Crown Courts and some High Courts (e.g. the Old Bailey) are Common Law Courts (or, at least, they are supposed to be!) The problem is that Judges think they can tell a Jury what to do – even though that is strictly debarred by The Common Law. It’s very simple: “If the Jury is simply there to rubber-stamp what a Judge tells them, then there is absolutely no point to the presence of the Jury”. All the time, trouble and expense of requisitioning and convening the Jury is wasted – if they simply rubber-stamp on the Judge’s orders. So, while such ‘pseudo-tyranny’ takes place, there are no real Common Law Courts remaining. However (as I said) now and again – usually when the bias against the Accused is too blatant to ignore – Juries have been known to do their job properly. Common Law Courts are – primarily – employed for serious CRIMES – however (due to a historical ‘quirk’) they are also employed for the CIVIL matters of libel and slander.

There are no other kinds of Common Law Courts. All the others, namely County Courts (for CIVIL Claims, including the Small Claims Courts) and Magistrates Courts (for ‘Summary CRIMINAL’ Hearings) have only ‘Legislative jurisdiction’. Which means ‘tyranny rules the day’. Even in the case of a Bench of three Magistrates, the two at the side will be simply ‘nodding dogs’ to the ‘chair’ in the middle.
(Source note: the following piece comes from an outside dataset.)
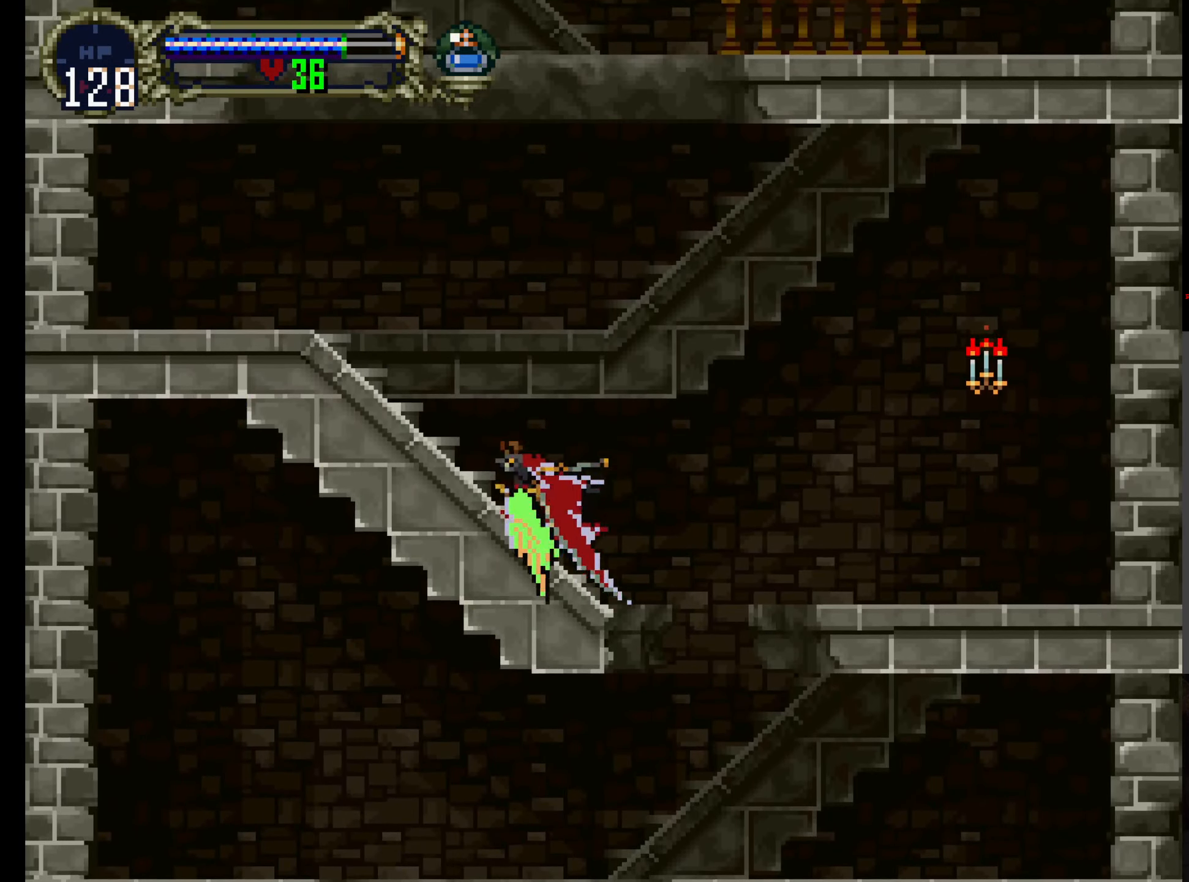
{"dt_ms": 500, "buttons": ["DPAD_UP"], "left_stick": "center", "events": []}
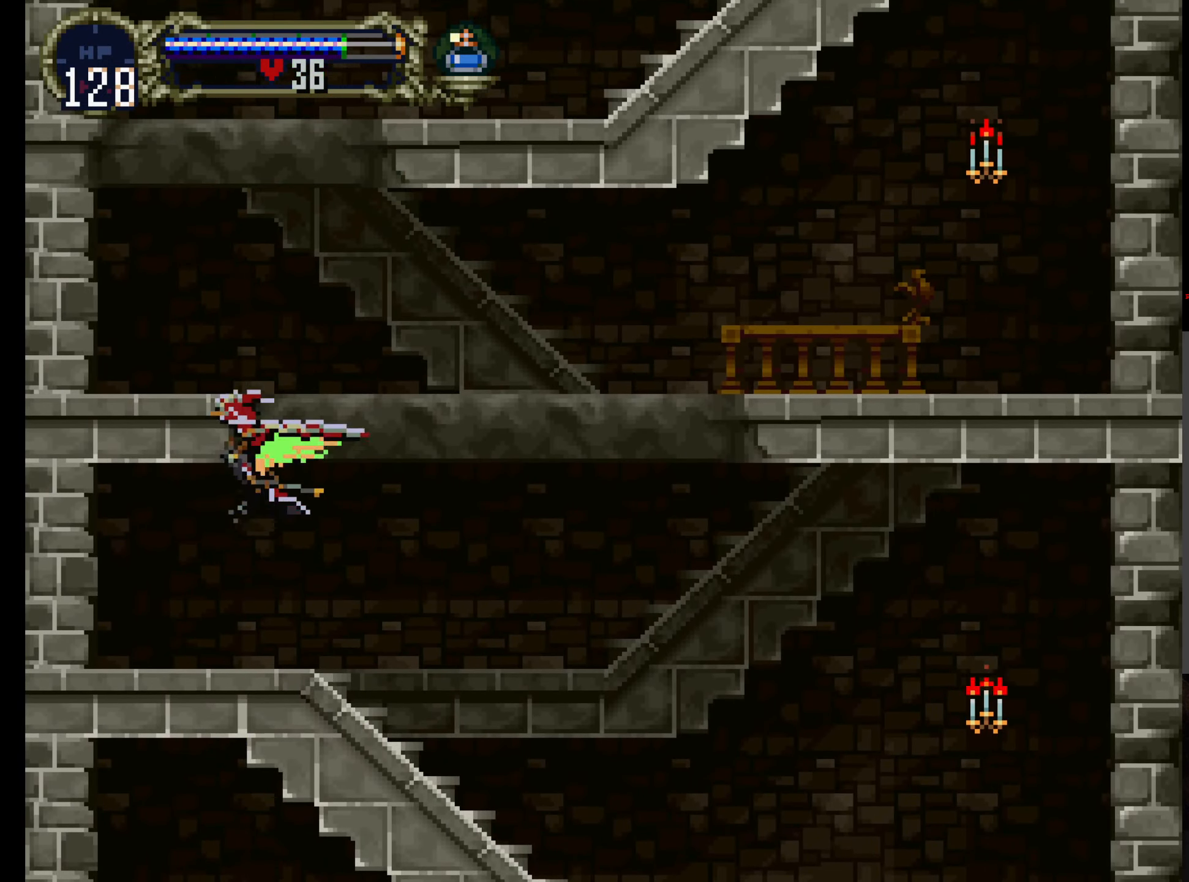
{"dt_ms": 500, "buttons": ["DPAD_UP"], "left_stick": "center", "events": [[333, "DPAD_RIGHT", "down"], [400, "DPAD_UP", "up"], [483, "DPAD_UP", "down"], [500, "DPAD_RIGHT", "up"]]}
A Magistrates Court also forms the sole route to a Crown Court Trial.

However, going back to the essence of The Common Law, in Crown Courts, the real job of the Judge is restricted to that of ‘referee’. To impartially ensure that all evidence placed before the Jury meets the standards of true and valid evidence, namely first-hand knowledge – no ‘hearsay’. And Witnesses are required to swear an Oath to “Tell the truth, the whole truth, and nothing but the truth” before providing testimony. Thus the essence of The Common Law is fulfilled  i.e. that THE TRUTH is the most important thing, in order to decide the outcome.

In all the other Courts this is not so. In Magistrates and County Courts, hearsay is perfectly acceptable. In a County Court no-one takes an Oath, in a Magistrates Court an Oath may- or may not – be taken by Witnesses, but in all cases THE TRUTH is pretty much irrelevant. All that is relevant is the ‘wording of a Statute’, and computer-generated outputs.  As I said, it’s a recipe for tyranny.